Ekin: Sinağrit Baba üyelerinin hepsinin geçmişinde rock müzik ile bir haşırneşirliği var, o yüzden bir çıkış noktası olarak bu türü belirtmek mümkün. Ama parçaların geneline hakim olan hikayeleri ve besteleme süreçlerini düşündüğümüzde Sinağrit’in yayınlanmış üç kaydını ve ilerleyen zamanlarda yayınlayacağı üretimleri birleştiren çok daha derin bir hattan söz etmek gerekiyor, o da hikaye anlatma çabası. Bu çaba bir yandan müziğin dilini türsel mutabakatların güvenli bölgesinden çıkarıp daha deneysel yerlere götürmekte, bir yandan da grubun üretimlerinin şiirlerle, metinlerle olan ilişkisini de büyük oranda açıklamakta.

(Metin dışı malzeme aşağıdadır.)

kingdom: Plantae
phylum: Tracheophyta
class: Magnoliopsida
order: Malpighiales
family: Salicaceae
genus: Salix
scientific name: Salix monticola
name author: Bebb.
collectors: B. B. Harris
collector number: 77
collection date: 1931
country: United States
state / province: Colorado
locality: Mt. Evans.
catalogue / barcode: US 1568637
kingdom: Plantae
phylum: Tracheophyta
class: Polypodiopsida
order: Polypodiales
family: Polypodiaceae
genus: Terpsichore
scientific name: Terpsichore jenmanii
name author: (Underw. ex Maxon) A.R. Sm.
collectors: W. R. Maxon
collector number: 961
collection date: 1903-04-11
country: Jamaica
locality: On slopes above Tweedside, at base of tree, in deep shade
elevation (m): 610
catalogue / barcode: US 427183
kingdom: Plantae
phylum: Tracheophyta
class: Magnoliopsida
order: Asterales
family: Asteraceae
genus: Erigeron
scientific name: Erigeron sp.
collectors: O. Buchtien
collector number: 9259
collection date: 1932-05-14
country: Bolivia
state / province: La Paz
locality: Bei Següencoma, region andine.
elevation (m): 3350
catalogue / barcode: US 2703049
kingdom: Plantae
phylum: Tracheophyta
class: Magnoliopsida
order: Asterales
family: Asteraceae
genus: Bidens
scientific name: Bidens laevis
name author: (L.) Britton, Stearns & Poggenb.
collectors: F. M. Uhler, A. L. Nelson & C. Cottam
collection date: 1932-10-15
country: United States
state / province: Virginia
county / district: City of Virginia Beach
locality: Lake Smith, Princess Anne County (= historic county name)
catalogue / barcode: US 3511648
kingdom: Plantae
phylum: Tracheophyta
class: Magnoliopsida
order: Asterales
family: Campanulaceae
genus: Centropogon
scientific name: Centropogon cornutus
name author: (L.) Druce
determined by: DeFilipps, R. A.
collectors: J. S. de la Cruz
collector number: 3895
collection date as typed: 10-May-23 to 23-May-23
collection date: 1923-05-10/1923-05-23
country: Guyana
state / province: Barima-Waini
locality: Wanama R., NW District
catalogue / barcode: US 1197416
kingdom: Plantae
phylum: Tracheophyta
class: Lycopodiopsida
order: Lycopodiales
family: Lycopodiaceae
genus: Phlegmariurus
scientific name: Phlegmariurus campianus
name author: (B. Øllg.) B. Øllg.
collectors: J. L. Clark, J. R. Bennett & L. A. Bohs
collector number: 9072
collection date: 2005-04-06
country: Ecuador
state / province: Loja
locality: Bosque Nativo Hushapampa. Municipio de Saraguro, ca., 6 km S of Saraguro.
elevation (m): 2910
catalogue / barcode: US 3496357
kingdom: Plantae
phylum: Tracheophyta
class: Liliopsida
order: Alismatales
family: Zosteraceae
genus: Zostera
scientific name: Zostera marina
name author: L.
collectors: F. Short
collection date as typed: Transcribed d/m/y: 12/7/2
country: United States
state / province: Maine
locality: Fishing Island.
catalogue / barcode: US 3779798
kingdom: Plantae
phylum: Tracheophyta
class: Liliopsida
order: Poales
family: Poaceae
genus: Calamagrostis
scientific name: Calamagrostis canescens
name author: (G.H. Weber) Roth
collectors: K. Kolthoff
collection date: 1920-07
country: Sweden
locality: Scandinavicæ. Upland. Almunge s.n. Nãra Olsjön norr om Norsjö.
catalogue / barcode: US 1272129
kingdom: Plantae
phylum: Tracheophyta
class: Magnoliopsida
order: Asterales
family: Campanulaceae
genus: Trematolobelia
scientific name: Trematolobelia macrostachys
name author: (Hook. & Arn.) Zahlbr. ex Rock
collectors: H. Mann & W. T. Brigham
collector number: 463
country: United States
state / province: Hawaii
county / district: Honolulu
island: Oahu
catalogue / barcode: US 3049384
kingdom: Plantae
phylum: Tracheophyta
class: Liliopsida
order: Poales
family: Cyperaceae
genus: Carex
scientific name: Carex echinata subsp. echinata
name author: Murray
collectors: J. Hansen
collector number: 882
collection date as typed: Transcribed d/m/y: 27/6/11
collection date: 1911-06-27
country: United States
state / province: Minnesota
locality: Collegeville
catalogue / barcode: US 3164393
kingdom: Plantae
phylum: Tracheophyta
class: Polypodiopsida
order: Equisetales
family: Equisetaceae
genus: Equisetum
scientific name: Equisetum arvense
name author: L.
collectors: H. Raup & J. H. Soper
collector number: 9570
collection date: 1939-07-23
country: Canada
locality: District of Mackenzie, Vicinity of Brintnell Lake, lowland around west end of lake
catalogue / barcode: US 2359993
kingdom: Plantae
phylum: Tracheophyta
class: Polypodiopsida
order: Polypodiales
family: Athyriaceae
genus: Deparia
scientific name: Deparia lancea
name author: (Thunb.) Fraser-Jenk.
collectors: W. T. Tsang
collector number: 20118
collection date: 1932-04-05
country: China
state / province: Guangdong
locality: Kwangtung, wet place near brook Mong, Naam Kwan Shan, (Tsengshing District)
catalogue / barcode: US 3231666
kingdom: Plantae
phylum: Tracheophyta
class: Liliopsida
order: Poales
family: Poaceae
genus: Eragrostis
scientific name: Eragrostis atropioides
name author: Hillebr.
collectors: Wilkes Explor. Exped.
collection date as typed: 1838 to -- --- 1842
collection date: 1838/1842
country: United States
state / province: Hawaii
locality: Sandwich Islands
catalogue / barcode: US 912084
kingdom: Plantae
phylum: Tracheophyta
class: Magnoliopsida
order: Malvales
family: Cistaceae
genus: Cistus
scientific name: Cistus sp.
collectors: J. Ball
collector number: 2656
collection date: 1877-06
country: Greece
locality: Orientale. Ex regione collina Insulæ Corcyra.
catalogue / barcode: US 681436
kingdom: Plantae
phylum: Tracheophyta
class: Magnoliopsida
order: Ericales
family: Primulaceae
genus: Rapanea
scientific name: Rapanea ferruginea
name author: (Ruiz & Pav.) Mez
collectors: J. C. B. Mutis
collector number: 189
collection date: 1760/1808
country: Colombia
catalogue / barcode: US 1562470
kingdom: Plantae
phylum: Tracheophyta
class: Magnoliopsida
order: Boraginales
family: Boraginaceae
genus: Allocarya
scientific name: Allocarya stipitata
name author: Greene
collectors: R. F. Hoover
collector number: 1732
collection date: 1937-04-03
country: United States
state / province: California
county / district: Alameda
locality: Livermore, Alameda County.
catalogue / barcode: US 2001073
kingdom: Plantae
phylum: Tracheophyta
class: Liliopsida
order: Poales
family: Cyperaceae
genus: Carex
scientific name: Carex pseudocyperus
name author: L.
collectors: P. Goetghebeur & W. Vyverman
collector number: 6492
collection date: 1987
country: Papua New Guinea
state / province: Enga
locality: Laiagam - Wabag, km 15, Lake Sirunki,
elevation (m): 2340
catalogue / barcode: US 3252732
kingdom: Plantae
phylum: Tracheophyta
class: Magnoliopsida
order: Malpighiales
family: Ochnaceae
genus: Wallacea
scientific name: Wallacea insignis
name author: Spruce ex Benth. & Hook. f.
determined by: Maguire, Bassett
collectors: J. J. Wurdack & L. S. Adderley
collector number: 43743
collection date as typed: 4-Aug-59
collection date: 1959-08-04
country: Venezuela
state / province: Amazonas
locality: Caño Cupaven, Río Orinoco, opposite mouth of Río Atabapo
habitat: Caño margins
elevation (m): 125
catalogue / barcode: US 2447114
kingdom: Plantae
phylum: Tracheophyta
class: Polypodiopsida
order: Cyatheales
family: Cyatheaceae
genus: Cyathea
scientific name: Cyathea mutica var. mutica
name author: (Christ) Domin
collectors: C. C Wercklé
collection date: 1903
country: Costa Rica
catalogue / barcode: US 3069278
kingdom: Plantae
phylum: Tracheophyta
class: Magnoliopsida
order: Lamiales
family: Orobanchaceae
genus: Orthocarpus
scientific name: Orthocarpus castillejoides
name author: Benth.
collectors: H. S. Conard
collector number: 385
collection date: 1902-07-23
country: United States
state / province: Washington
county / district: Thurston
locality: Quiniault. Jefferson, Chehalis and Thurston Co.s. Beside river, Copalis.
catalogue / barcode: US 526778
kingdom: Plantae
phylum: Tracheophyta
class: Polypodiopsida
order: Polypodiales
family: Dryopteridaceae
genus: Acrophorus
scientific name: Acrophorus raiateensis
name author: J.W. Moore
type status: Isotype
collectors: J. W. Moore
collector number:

Bununla birlikte bütün çalışmalarınızı bağımsız olarak dinleyicilerle buluşturdunuz. Bu bağlamda bu durum size özgür bir alan sağlıyor mu? Müziğinizi bağımsız olarak dinleyicilerle buluşturmanın sizce bir müzik firması aracılığıyla buluşturmak arasındaki fark nedir? Artıları, eksileri nelerdir?

Samet: Bağımsız çalışmak, bir anlamda şu an bulunan sistemin dışında kalmayı kabul etmek, ancak yine de aynı sistemin içinde kalmaya çalışmak gibi bir çelişkiyi barındırıyor kendi içinde. Bağımsız olmak bizim tercihimizden ziyade zorunluluğumuzdu başta. Çünkü biz kendi şarkılarımızı kendi istediğimiz gibi kaydedebilmek istiyoruz. İçimize sinen şekilde de sunuyoruz. Firmaların önemli bir çoğunluğu, kayıt, mix, master, telif, izin gibi süreçlerin hiçbirinde yardım eli uzatmayıp, sadece tanınırlık, bilinirlik için biraz çaba sarf ediyorlar. “Sizi şu listeye koydurturuz, şu kadar dinlenmeniz olur.” gibi şeyler konuşuluyor. Müzik konuşulmuyor gibi pek. Açıkçası bana tuhaf geliyor. Bizim kayıt sürecimizi kolaylaştıracak imkânlar sağlamadıkları sürece bir firmayla çalışmanın önemli bir faydası olacağını düşünmüyorum kişisel olarak. +10K, +50K dinlenme, sadece birtakım sayılar. “Üretim, tüketim, tık” gibi kavramların dışında bir şeyler paylaşmak istiyoruz. “Bir gün gelecek dönence, biliyoruz!” Bağımsız çalışmanın zorluğu da çok tabii. Tanıtım, klip çekimi, sayfaların yönetimi dâhil bütün süreci kendimiz halletmek durumunda kalıyoruz. Kendi Patreon’umuzu kendimiz açıp, gelen desteğe göre kendi imkânlarımızca bir şeyler sunuyoruz.

İnsan ve Deniz’den sonra yapmayı düşündüğünüz çalışmalar var mı?

Fethi: Henüz kaydedemediğimiz şarkılarımız var, bunların birkaçı şiir bestesi, diğerlerinin sözleri ve bestesi bize ait. Bu şarkıları kaydetmek ve dinleyiciyle buluşturmak istiyoruz. Yine de kesinleşmeden anlatmak pek iyi değil. Planlar var, şarkılar var. Sinağrit Baba dinleyicisine “Bir anda kayboldular, gittiler, şarkısız kaldık!” dedirtmeyeceğiz…

Sinağrit Baba grubuna bu güzel röportaj için teşekkür ediyorum. “İnsan ve Deniz”i tüm dijital platformlarda bulabilirsiniz.